### ASSIGNED TASK
In the passage about Harrison Ellenshaw below, retype everything from "Harrison Ellenshaw is" to "visual effects artist." without changing a word.
====== DOCUMENT SECTION
Harrison Ellenshaw (born Peter Samuel Ellenshaw, July 20, 1945, in Harrisburg, Pennsylvania) is an American matte painter, following his British father Peter Ellenshaw. He started his career at Walt Disney Studios. He later joined George Lucas's effects studio Industrial Light and Magic (ILM), where he produced many of the matte visual effects backgrounds for the films Star Wars (1977) and The Empire Strikes Back (1980). He then returned to Disney and worked on the 1979 film The Black Hole, for which he and his father were nominated for an Academy Award for their work. He also worked on The Watcher in the Woods (1980), and Tron (1982), for which he was Visual Effects Supervisor, and Dick Tracy (1990). He eventually headed Disney Studio's effects department, Buena Vista Visual Effects (BVVE).

Harrison Ellenshaw is now pursuing his passion for fine art painting. His son Michael Ellenshaw has directed a short film while his sister Lynda Thompson is also a visual effects artist.
============
====== DATA SUPPLIED
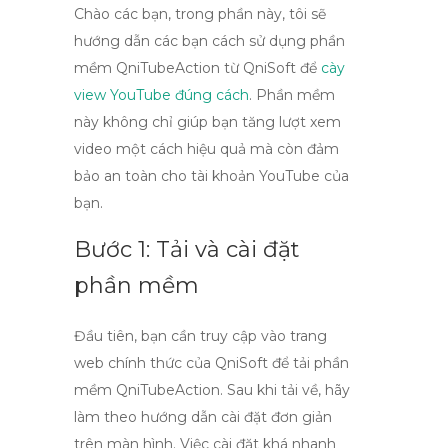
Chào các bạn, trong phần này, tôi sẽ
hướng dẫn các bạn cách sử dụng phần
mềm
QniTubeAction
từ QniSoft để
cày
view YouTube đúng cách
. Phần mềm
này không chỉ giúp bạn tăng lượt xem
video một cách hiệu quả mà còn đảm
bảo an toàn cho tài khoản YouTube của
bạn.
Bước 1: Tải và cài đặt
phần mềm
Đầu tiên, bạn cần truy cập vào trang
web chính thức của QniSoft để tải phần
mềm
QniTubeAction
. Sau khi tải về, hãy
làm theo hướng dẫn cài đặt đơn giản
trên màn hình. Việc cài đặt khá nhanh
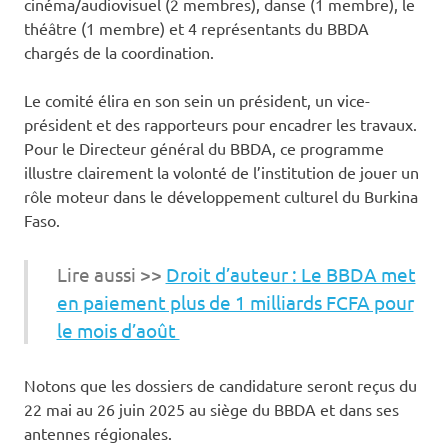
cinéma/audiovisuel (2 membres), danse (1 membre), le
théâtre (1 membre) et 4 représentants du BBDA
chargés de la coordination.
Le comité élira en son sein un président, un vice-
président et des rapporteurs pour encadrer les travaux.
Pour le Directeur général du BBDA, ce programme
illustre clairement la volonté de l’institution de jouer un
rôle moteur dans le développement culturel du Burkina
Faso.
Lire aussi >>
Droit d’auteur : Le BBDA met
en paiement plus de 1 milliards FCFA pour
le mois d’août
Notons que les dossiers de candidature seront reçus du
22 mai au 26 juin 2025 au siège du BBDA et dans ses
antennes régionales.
============
### OUTPUT BELOW
Harrison Ellenshaw is now pursuing his passion for fine art painting. His son Michael Ellenshaw has directed a short film while his sister Lynda Thompson is also a visual effects artist.